No contexto de disputas territoriais, também são comuns as mortes motivadas por desconfianças de que algum integrante da quadrilha esteja passando informações para rivais ou mesmo que tenha intenção de “mudar de lado”. Uma investigação da DHBF revelou que foi isso que ocorreu com Diego Rodrigo da Silva Rosa, conhecido como Cabeça, morto por milicianos de Queimados.

De acordo com a polícia, o rapaz foi executado em junho do ano passado porque os paramilitares desconfiaram que ele negociava sua ida para a maior facção criminosa do estado. Em Queimados, são frequentes as disputas por territórios entre traficantes e milicianos.

O inquérito foi concluído em abril deste ano e 13 milicianos foram indiciados pelo crime. Todos foram denunciados pelo Ministério Público do Rio.

Apesar de guerra, mortes despencam

Mesmo com o aumento na disputa entre traficantes e milicianos por áreas na Baixada, o número de homicídios vem caindo na região nos últimos anos, acompanhando uma tendência do Estado do Rio e de outros estados do país. Os assassinatos caíram quase pela metade na região desde 2017. No primeiro semestre daquele ano, foram 988 vítimas, 47% a menos em relação ao mesmo período deste ano.

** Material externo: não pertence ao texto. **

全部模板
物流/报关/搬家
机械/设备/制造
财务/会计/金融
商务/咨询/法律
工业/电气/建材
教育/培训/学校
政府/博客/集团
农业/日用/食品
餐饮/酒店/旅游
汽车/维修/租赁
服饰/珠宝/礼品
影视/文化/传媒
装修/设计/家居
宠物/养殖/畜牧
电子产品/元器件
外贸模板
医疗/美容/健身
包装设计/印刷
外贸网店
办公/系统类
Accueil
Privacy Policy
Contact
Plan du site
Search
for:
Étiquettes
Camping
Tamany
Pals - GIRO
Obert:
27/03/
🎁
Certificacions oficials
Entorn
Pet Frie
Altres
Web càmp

Moysés Santana atribui a queda à atuação da Polícia Civil. Ele ressalta as prisões de milicianos que agiam em Queimados, que fizeram os assassinatos despencarem de 84 no primeiro semestre de 2017 para 21 nos seis primeiros meses de 2020.

— A nossa atuação está totalmente voltada para o tráfico e a milícia. Há homicídios que não conseguimos evitar, como o que ocorre após uma briga de bar. Esses vão acontecer de qualquer forma. Mas a nossa atuação impacta nessas mortes ligadas às organizações criminosas, que representam mais de 50% do total — analisa o delegado.

Grupo de Ecko avança

A expansão da maior milícia do estado, chefiada por Wellington da Silva Braga, o Ecko, para a Baixada gerou uma situação inusitada e, Nova Iguaçu. De acordo com as investigações da Polícia Civil, o PM André Barbosa Cabral, que possuía forte influência nas localidades do Valverde e Grão-Pará, vinha cobrando taxas de milicianos ligados a Ecko para não delatá-los para a polícia. O objetivo de Cabral era virar sócio dos milicianos para ficar com uma parte dos territórios.

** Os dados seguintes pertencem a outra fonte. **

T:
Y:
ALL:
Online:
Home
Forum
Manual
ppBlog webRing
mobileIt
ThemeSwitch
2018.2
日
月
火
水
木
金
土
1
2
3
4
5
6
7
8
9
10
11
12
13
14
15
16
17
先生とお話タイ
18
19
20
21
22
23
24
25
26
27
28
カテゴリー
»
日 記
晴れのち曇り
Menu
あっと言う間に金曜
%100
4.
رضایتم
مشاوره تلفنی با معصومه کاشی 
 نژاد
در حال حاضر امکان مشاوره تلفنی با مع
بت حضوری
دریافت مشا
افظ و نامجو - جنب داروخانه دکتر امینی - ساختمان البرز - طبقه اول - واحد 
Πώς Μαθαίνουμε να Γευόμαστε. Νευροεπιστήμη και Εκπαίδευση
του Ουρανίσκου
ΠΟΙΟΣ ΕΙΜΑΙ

O PM foi preso no início deste mês, numa operação da DHBF e do Departamento Geral de Investigação à Corrupção, ao Crime Organizado e à Lavagem de Dinheiro. Contra ele, havia um mandado de prisão preventiva. Em endereços ligados ao PM, foi achado material para instalação de serviço ilegal de TV e internet. Essa não foi a primeira vez que Cabral foi para a cadeia. Em 2009, ele foi preso acusado de integrar o chamado Bonde do Jura, um grupo de extermínio que agia na Baixada.

A assessoria de imprensa da PM informou que “o referido policial foi submetido a Conselho de Disciplina onde, na época, não ficou comprovada sua atuação como integrante de grupo paramilitar, permanecendo nas fileiras da Corporação”. APM disse ainda que “por conta da nova prisão, o policial militar será submetido a novo processo administrativo”.